L’iniziativa è a cura di Carlo Susa e si accompagna alla presentazione artistica della stessa
chiesa di S. Giuseppe a cura di don Giuseppe
Fusari, direttore del Museo diocesano.
L’idea di partenza è stata quella di sviluppare teatralmente l’immagine tratteggiata da
mons. Monari nella parte introduttiva della
Lettera: il Cenacolo, visto come momento di
fondazione e punto di riferimento costante
della comunità cristiana.
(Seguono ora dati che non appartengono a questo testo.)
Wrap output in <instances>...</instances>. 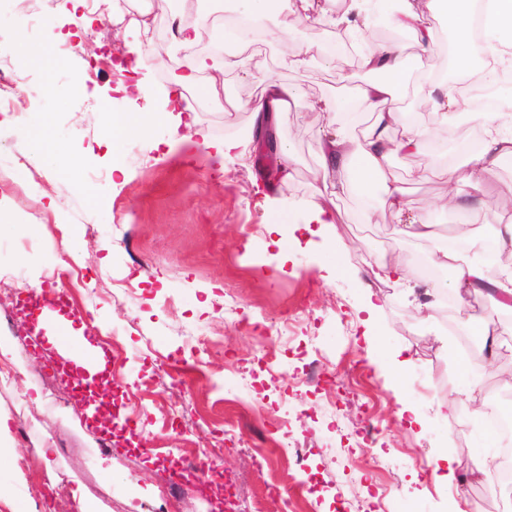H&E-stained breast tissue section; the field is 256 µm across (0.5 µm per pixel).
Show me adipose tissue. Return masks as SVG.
Returning <instances> with one entry per match:
<instances>
[{"instance_id": "ef3b65f1", "label": "adipose tissue", "mask_w": 512, "mask_h": 512, "mask_svg": "<svg viewBox=\"0 0 512 512\" xmlns=\"http://www.w3.org/2000/svg\"><path fill=\"white\" fill-rule=\"evenodd\" d=\"M249 2L244 19L258 36L273 28L295 27L302 18L299 7L290 6L289 0ZM430 13L440 16L452 34L451 53L458 71L474 74L484 83H496L503 74H512V0H400L393 23L408 32L415 46L424 52L430 50L433 39V30L426 23ZM408 61L404 45L393 42L366 44L364 52L353 59V70L378 72L385 79L355 89V100L371 114L363 137L355 140L339 132L321 148L317 183L307 216L308 223L317 225L319 233H326L336 224V200L354 187L366 196H379L382 205L394 214L411 208L407 190L386 172L393 154L421 151L431 136L427 128L406 124L399 107ZM235 67L236 62L229 54L221 58L194 55L173 74L171 83L174 90L193 89L199 96L215 99L226 73ZM415 96L420 106L442 123L468 109L460 90L443 77L420 79ZM304 97L302 88L269 78L259 100L232 99L228 106L234 111L253 113L257 124L262 125L276 120ZM476 118L484 130L483 145L464 170L449 172L448 179L463 180L477 188L499 162L512 158V132L505 131L502 113L480 112ZM429 259L437 266L455 269L457 287L480 292L486 279L480 260L448 247L434 250Z\"/></svg>"}]
</instances>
In questo senso, poter contare su un gruppo di giovani interpreti
è fondamentale per cercare di riflettere sul
concetto stesso di comunità come esigenza
«folle» e affascinante di coniugare esigenze individuali e collettive, sfruttando diverse possibilità espressive. Il gruppo di attori può interpretare quello dei discepoli al quale Cristo
stesso, poche ore prima della sua morte e risurrezione, affida il compito di far vivere la prima comunità cristiana della storia, e che sperimenta sin dal primo istante la potenza e le difficoltà, le gioie e i dolori sottesi al processo
che porta individui differenti a scegliere di vivere in comunione. Il teatro, grazie alla sua vocazione mimetica e metaforica, può, non solo
dirci, ma mostrarci questo processo; può farci
intravvedere qualcosa del momento fondativo; può suggerirci la continuità della relazione
che lega noi, uomini battezzati di oggi, ai primi discepoli di Cristo.